PROBLEM REQUIREMENTS: Render the text of the material below as a JSON list of strings, one string per line, with blank lines dropped and the pictures left out.

[[ DATA EXTRACT, beginning ]]

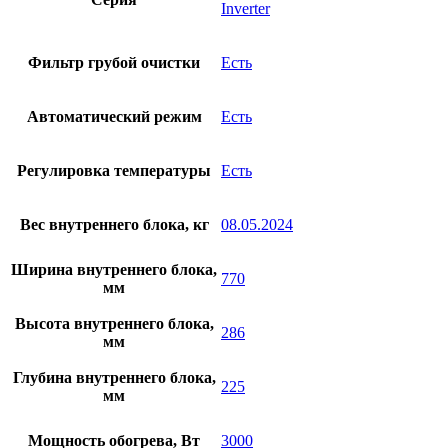
Inverter
Фильтр грубой очистки
Есть
Автоматический режим
Есть
Регулировка температуры
Есть
Вес внутреннего блока, кг
08.05.2024
Ширина внутреннего блока,
770
мм
Высота внутреннего блока,
286
мм
Глубина внутреннего блока,
225
мм
Мощность обогрева, Вт
3000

[[ DATA EXTRACT, end ]]

RESULT OF THE EXERCISE:
[
  "Inverter",
  "Фильтр грубой очистки",
  "Есть",
  "Автоматический режим",
  "Есть",
  "Регулировка температуры",
  "Есть",
  "Вес внутреннего блока, кг",
  "08.05.2024",
  "Ширина внутреннего блока,",
  "770",
  "мм",
  "Высота внутреннего блока,",
  "286",
  "мм",
  "Глубина внутреннего блока,",
  "225",
  "мм",
  "Мощность обогрева, Вт",
  "3000"
]